> **Extracted material**

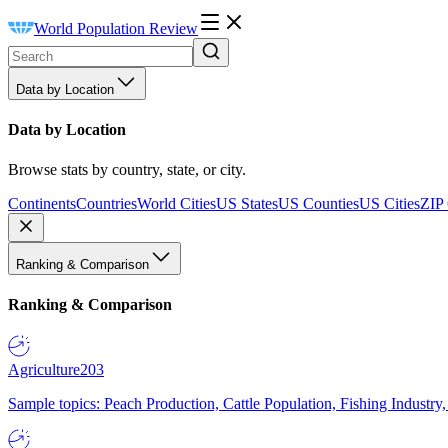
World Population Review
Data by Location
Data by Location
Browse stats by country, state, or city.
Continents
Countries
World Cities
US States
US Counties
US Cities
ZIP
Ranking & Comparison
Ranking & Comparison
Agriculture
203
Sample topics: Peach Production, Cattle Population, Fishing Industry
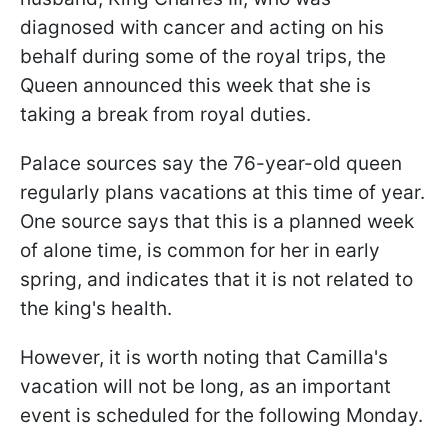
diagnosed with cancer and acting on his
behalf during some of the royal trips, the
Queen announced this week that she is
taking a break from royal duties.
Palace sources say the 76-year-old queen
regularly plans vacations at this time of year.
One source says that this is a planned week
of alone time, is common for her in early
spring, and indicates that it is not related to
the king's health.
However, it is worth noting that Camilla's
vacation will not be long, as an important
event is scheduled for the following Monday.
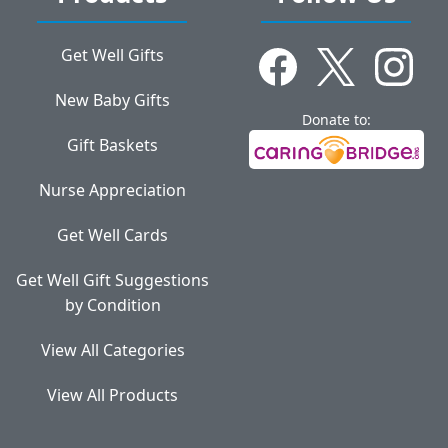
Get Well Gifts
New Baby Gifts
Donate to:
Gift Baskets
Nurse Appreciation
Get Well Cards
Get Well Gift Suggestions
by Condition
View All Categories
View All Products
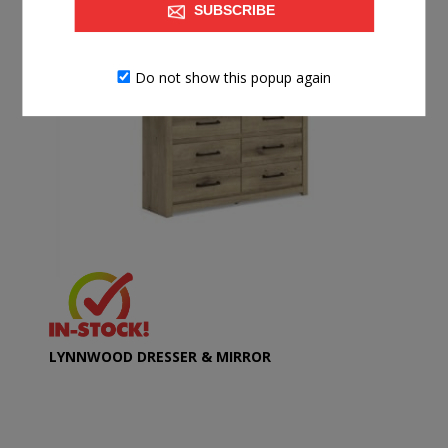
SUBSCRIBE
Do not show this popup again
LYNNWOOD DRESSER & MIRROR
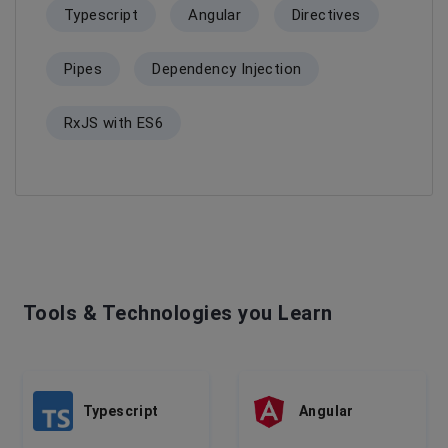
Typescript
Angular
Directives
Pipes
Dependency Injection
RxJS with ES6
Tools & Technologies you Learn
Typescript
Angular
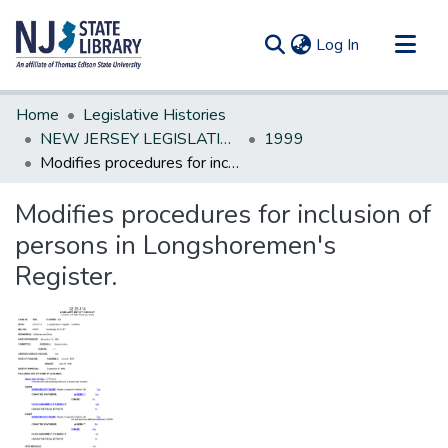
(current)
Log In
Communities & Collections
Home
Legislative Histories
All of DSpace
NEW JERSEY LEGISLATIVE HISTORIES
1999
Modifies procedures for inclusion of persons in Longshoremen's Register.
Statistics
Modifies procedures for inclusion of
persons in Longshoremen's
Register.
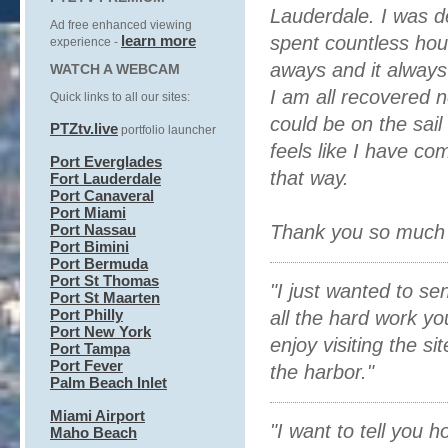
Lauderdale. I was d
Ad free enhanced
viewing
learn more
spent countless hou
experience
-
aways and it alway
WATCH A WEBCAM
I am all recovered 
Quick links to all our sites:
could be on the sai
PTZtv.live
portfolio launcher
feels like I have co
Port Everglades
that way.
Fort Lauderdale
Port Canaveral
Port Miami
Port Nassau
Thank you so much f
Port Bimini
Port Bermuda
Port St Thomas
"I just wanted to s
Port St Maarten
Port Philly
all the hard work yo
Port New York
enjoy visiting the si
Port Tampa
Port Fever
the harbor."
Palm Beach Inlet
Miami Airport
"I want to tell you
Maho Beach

> **Your instructions**
Whenever a line of the material above contains the string "this", copy that line out.

> **Written response**
Queen announced this week that she is
regularly plans vacations at this time of year.
One source says that this is a planned week
Do not show this popup again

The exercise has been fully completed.